Revolutions: Coal Liquification

Volume 2 Issue 3 - Extra

US energy policies and practices affect the ability of "We the People" to continue driving our diesel vehicles.

Shortly after World War II, the United States started to import oil in order to meet its growing demand for finished petro-chemical products. The rapid escalation of plastics used in packaging, domestic utensils, automobiles and virtually every aspect of American life added to the increasing demand for petroleum. Electric generating plants that run on diesel have been easy to construct as have steam plants supplied by petroleum. This has added to the ever-increasing demand curve for petroleum. Along the way, US domestic production has increased but it could not keep up with the rapid increase in demand.
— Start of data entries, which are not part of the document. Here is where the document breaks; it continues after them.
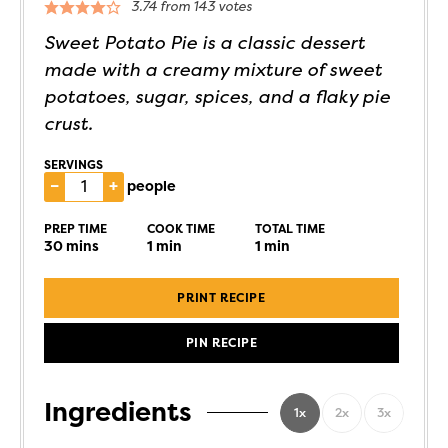
3.74
from
143
votes
Sweet Potato Pie is a classic dessert
made with a creamy mixture of sweet
potatoes, sugar, spices, and a flaky pie
crust.
SERVINGS
–
+
people
PREP TIME
COOK TIME
TOTAL TIME
30
mins
1
min
1
min
PRINT RECIPE
PIN RECIPE
Ingredients
1x
2x
3x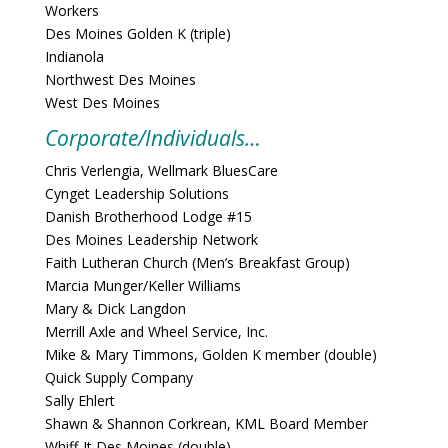
Workers
Des Moines Golden K (triple)
Indianola
Northwest Des Moines
West Des Moines
Corporate/Individuals…
Chris Verlengia, Wellmark BluesCare
Cynget Leadership Solutions
Danish Brotherhood Lodge #15
Des Moines Leadership Network
Faith Lutheran Church (Men’s Breakfast Group)
Marcia Munger/Keller Williams
Mary & Dick Langdon
Merrill Axle and Wheel Service, Inc.
Mike & Mary Timmons, Golden K member (double)
Quick Supply Company
Sally Ehlert
Shawn & Shannon Corkrean, KML Board Member
Whiff-It Des Moines (double)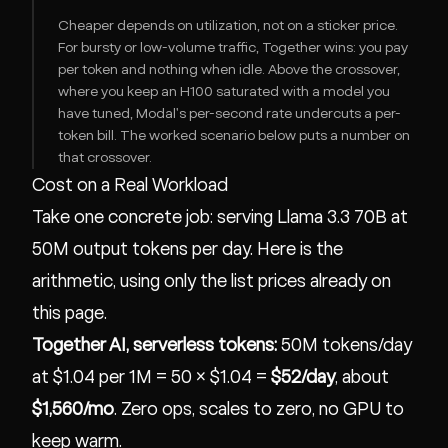
Cheaper depends on utilization, not on a sticker price.
For bursty or low-volume traffic, Together wins: you pay
per token and nothing when idle. Above the crossover,
where you keep an H100 saturated with a model you
have tuned, Modal's per-second rate undercuts a per-
token bill. The worked scenario below puts a number on
that crossover.
Cost on a Real Workload
Take one concrete job: serving Llama 3.3 70B at
50M output tokens per day. Here is the
arithmetic, using only the list prices already on
this page.
Together AI, serverless tokens:
50M tokens/day
at $1.04 per 1M = 50 × $1.04 =
$52/day
, about
$1,560/mo
. Zero ops, scales to zero, no GPU to
keep warm.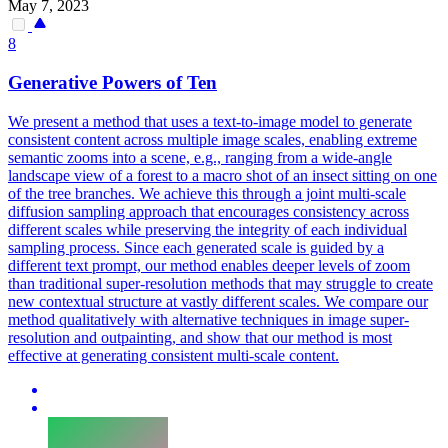
May 7, 2023
8
Generative Powers of Ten
We present a method that uses a text-to-image model to generate
consistent content across multiple image scales, enabling extreme
semantic zooms into a scene, e.g., ranging from a wide-angle
landscape view of a forest to a macro shot of an insect sitting on one
of the tree branches.
We achieve this through a joint multi-scale
diffusion sampling approach that encourages consistency across
different scales while preserving the integrity of each individual
sampling process.
Since each generated scale is guided by a
different text prompt, our method enables deeper levels of zoom
than traditional super-resolution methods that may struggle to create
new contextual structure at vastly different scales. We compare our
method qualitatively with alternative techniques in image super-
resolution and outpainting, and show that our method is most
effective at generating consistent multi-scale content.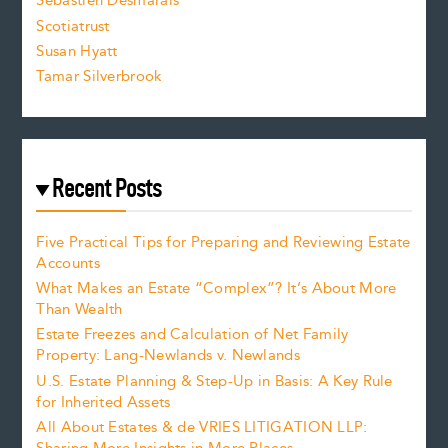
Sebastien Desmarais
.
Scotiatrust
Susan Hyatt
Tamar Silverbrook
Recent Posts
Five Practical Tips for Preparing and Reviewing Estate
Accounts
What Makes an Estate “Complex”? It’s About More
Than Wealth
Estate Freezes and Calculation of Net Family
Property: Lang-Newlands v. Newlands
U.S. Estate Planning & Step-Up in Basis: A Key Rule
for Inherited Assets
All About Estates & de VRIES LITIGATION LLP: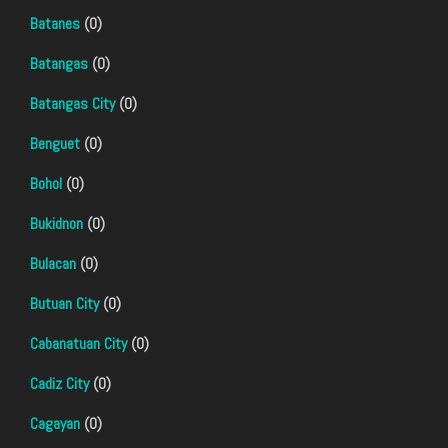
Batanes
(0)
Batangas
(0)
Batangas City
(0)
Benguet
(0)
Bohol
(0)
Bukidnon
(0)
Bulacan
(0)
Butuan City
(0)
Cabanatuan City
(0)
Cadiz City
(0)
Cagayan
(0)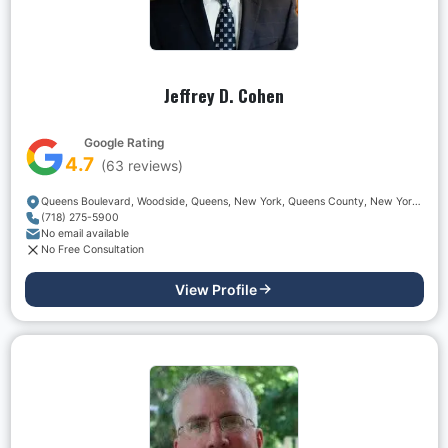
Jeffrey D. Cohen
Google Rating
4.7
(
63
reviews)
Queens Boulevard, Woodside, Queens, New York, Queens County, New York, 11377, USA
(718) 275-5900
No email available
No Free Consultation
View Profile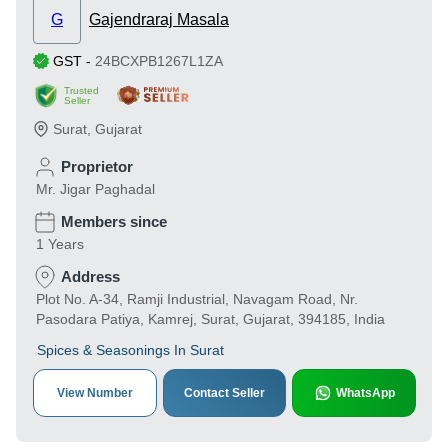
G
Gajendraraj Masala
GST
-
24BCXPB1267L1ZA
Trusted
Seller
Surat
,
Gujarat
Proprietor
Mr. Jigar Paghadal
Members since
1 Years
Address
Plot No. A-34, Ramji Industrial, Navagam Road, Nr.
Pasodara Patiya, Kamrej, Surat, Gujarat, 394185, India
Spices & Seasonings In Surat
View Number
Contact Seller
WhatsApp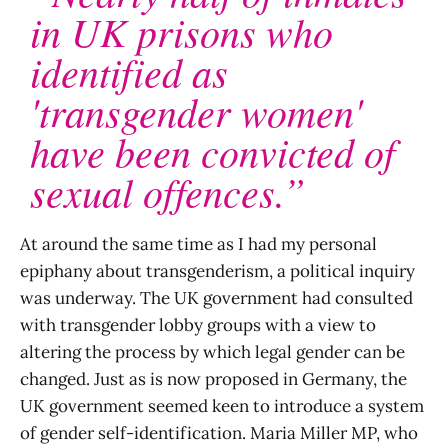
in UK prisons who
identified as
'transgender women'
have been convicted of
sexual offences.”
At around the same time as I had my personal
epiphany about transgenderism, a political inquiry
was underway. The UK government had consulted
with transgender lobby groups with a view to
altering the process by which legal gender can be
changed. Just as is now proposed in Germany, the
UK government seemed keen to introduce a system
of gender self-identification. Maria Miller MP, who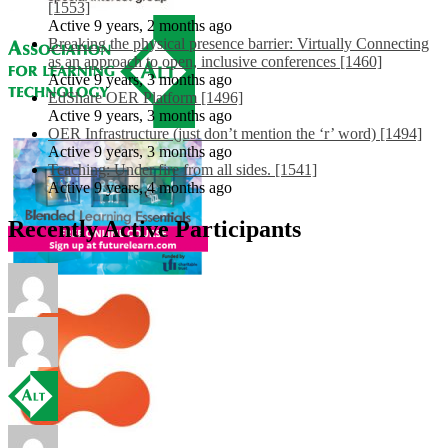
[1553]
Active 9 years, 2 months ago
Breaking the physical presence barrier: Virtually Connecting
as an approach to open, inclusive conferences [1460]
Active 9 years, 3 months ago
EdShare OER Platform [1496]
Active 9 years, 3 months ago
OER Infrastructure (just don’t mention the ‘r’ word) [1494]
Active 9 years, 3 months ago
Teaching: Under fire from all sides. [1541]
Active 9 years, 4 months ago
Recently Active Participants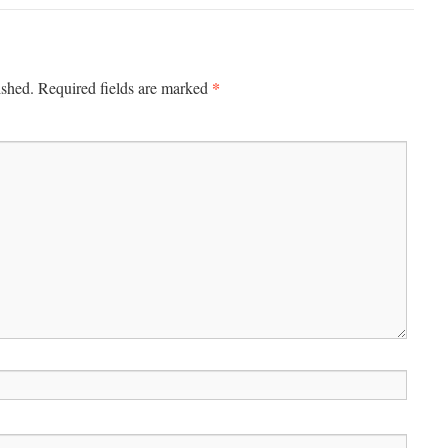
*
ished.
Required fields are marked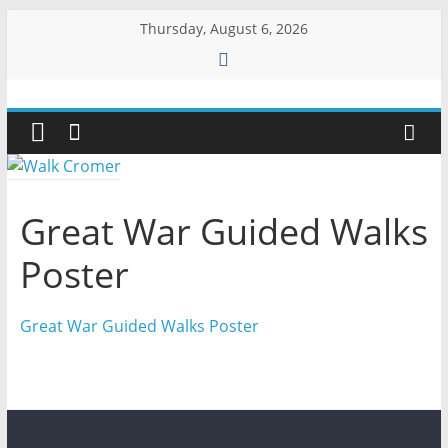
Skip
Thursday, August 6, 2026
to
content
Walk
Cromer
More
Great War Guided Walks
than
a
Poster
stroll
on
Great War Guided Walks Poster
the
beach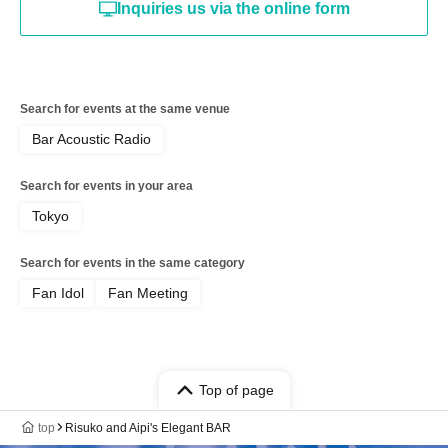
Inquiries us via the online form
Search for events at the same venue
Bar Acoustic Radio
Search for events in your area
Tokyo
Search for events in the same category
Fan Idol
Fan Meeting
Top of page
top
Risuko and Aipi's Elegant BAR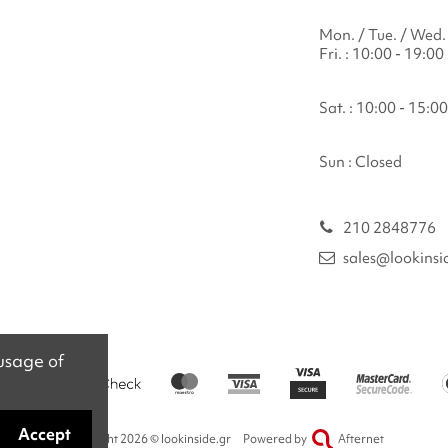
Mon. / Tue. / Wed. 
Fri. : 10:00 - 19:00
Sat. : 10:00 - 15:00
Sun : Closed
210 2848776
sales@lookinsi
 usage of
Accept
Copyright 2026 © lookinside.gr
Powered by
Afternet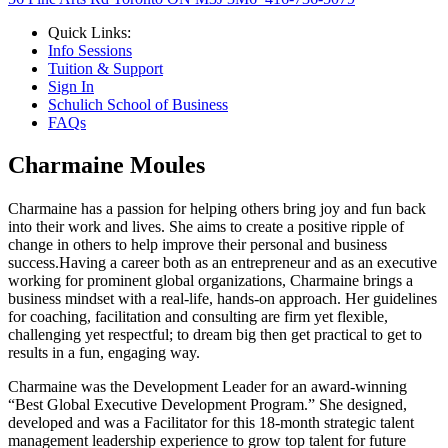
Quick Links:
Info Sessions
Tuition & Support
Sign In
Schulich School of Business
FAQs
Charmaine Moules
Charmaine has a passion for helping others bring joy and fun back
into their work and lives. She aims to create a positive ripple of
change in others to help improve their personal and business
success.Having a career both as an entrepreneur and as an executive
working for prominent global organizations, Charmaine brings a
business mindset with a real-life, hands-on approach. Her guidelines
for coaching, facilitation and consulting are firm yet flexible,
challenging yet respectful; to dream big then get practical to get to
results in a fun, engaging way.
Charmaine was the Development Leader for an award-winning
“Best Global Executive Development Program.” She designed,
developed and was a Facilitator for this 18-month strategic talent
management leadership experience to grow top talent for future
As a result, petroleum imports surged to ever higher levels. Electric generating plants began to shift to burning domestic coal and natural gas, however, the demand for petroleum has not slackened. Nuclear power plants came on line with great promise. Unfortunately, public hysteria cut short the promise of a nation powered by nuclear generated electricity. Modern clean coal fired generating plants began to replace old less efficient power plants with great promise to use the vast quantities of domestic coal reserves in the US. Again, this promising technology would fall to public hysteria: smaller in number than nuclear opponents, they compensated with fanatic hyping of man-made climate change, global warming.